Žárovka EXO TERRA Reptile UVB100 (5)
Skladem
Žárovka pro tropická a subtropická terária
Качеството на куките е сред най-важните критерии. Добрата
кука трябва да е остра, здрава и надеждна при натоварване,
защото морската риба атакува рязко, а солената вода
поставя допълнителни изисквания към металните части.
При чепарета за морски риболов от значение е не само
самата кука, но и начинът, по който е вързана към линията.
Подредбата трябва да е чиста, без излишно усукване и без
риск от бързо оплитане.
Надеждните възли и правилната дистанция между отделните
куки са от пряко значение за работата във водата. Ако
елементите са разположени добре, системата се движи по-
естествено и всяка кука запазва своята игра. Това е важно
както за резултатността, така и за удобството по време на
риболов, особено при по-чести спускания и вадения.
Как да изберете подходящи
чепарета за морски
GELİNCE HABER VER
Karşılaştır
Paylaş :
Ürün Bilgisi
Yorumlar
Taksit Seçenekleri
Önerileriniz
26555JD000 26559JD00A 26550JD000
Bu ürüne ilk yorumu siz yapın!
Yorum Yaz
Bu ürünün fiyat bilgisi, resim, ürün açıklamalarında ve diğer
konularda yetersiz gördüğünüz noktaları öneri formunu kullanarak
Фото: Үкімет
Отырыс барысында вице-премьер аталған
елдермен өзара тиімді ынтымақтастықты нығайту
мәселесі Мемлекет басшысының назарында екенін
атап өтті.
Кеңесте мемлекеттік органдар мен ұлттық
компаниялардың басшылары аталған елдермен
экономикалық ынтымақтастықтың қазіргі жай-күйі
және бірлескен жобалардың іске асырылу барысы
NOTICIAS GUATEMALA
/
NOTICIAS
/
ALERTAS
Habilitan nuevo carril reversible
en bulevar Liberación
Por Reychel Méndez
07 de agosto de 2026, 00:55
━━━━━━━━━━━━━━━━
Aim of the task> Write out the text of each item above word for word, keeping every line as it appears.

Solution for this exercise>
Žárovka EXO TERRA Reptile UVB100 (5)
Skladem
Žárovka pro tropická a subtropická terária
Качеството на куките е сред най-важните критерии. Добрата
кука трябва да е остра, здрава и надеждна при натоварване,
защото морската риба атакува рязко, а солената вода
поставя допълнителни изисквания към металните части.
При чепарета за морски риболов от значение е не само
самата кука, но и начинът, по който е вързана към линията.
Подредбата трябва да е чиста, без излишно усукване и без
риск от бързо оплитане.
Надеждните възли и правилната дистанция между отделните
куки са от пряко значение за работата във водата. Ако
елементите са разположени добре, системата се движи по-
естествено и всяка кука запазва своята игра. Това е важно
както за резултатността, така и за удобството по време на
риболов, особено при по-чести спускания и вадения.
Как да изберете подходящи
чепарета за морски
GELİNCE HABER VER
Karşılaştır
Paylaş :
Ürün Bilgisi
Yorumlar
Taksit Seçenekleri
Önerileriniz
26555JD000 26559JD00A 26550JD000
Bu ürüne ilk yorumu siz yapın!
Yorum Yaz
Bu ürünün fiyat bilgisi, resim, ürün açıklamalarında ve diğer
konularda yetersiz gördüğünüz noktaları öneri formunu kullanarak
Фото: Үкімет
Отырыс барысында вице-премьер аталған
елдермен өзара тиімді ынтымақтастықты нығайту
мәселесі Мемлекет басшысының назарында екенін
атап өтті.
Кеңесте мемлекеттік органдар мен ұлттық
компаниялардың басшылары аталған елдермен
экономикалық ынтымақтастықтың қазіргі жай-күйі
және бірлескен жобалардың іске асырылу барысы
NOTICIAS GUATEMALA
/
NOTICIAS
/
ALERTAS
Habilitan nuevo carril reversible
en bulevar Liberación
Por Reychel Méndez
07 de agosto de 2026, 00:55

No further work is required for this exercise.